EXTRACTED TEXT

Segment Open

Juvenile Eagle Found in Wapsie River

Black Hawk Wildlife Rehabilitation brought in a Bald Eagle on Monday.  This eagle is approximately 3 years of age.  This guesstimate is based on the lack of white feathering on his head.  The white feathers we traditionally associate with Bald Eagles don’t start to develop until 4 or so years of age.  He weighs about 9 pounds and Dr. Cherney thinks he is male based on his size and shape of his frame.

Terese and Jim Evans help Dr. Cherney examine the eagle.

Terese and Jim Evans help Dr. Cherney examine the eagle.

He was found in the Wapsie River by a Good Samaritan out walking his dog.  The eagle was somewhat feisty (his 6 foot plus wing span filled up our treatment room), but he was not as active as one would expect.  His weakened state made everyone concerned about the possibility of lead poisoning.  With the help of Terese and Jim Evans of the Black Hawk Wildlife Rehabilitation Project, Dr. Cherney examined him for injuries.  She found none, but noted how thin he was.  A blood sample was analyzed for lead.  We were so relieved when the results came back negative.  No lead found!

Segment Closed

DATA SHOWN

Segment Open

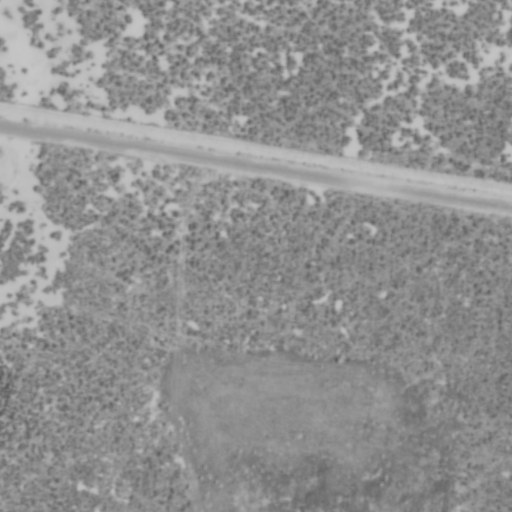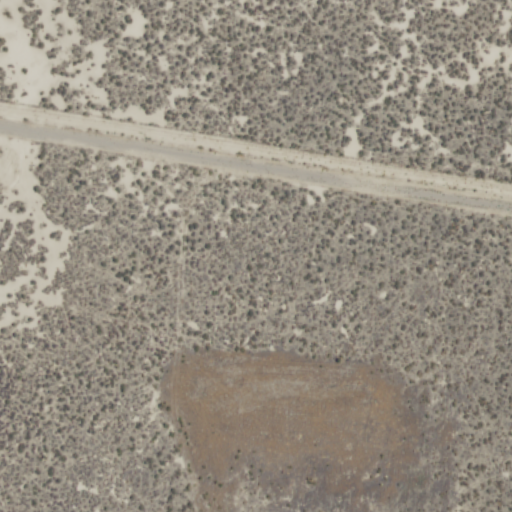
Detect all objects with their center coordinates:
airport: (256, 256)
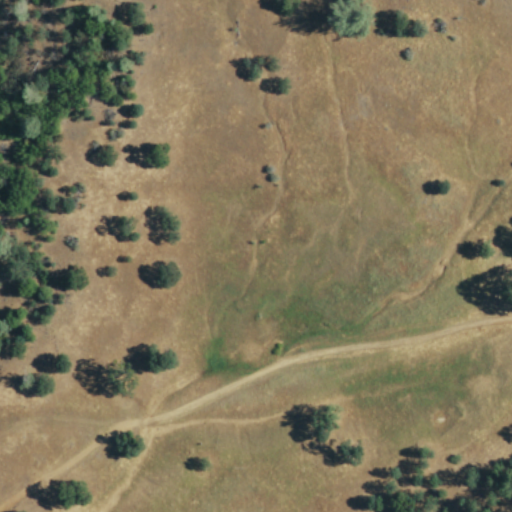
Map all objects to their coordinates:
road: (309, 352)
road: (57, 426)
road: (58, 464)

Segment Closed

TASK DIRECTIONS
Update the eagle report from "He was found" down to "No lead found!" by replacing "treatment room" with "examination room", and give that stretch again.

OUTPUT OF THE EXERCISE
He was found in the Wapsie River by a Good Samaritan out walking his dog.  The eagle was somewhat feisty (his 6 foot plus wing span filled up our examination room), but he was not as active as one would expect.  His weakened state made everyone concerned about the possibility of lead poisoning.  With the help of Terese and Jim Evans of the Black Hawk Wildlife Rehabilitation Project, Dr. Cherney examined him for injuries.  She found none, but noted how thin he was.  A blood sample was analyzed for lead.  We were so relieved when the results came back negative.  No lead found!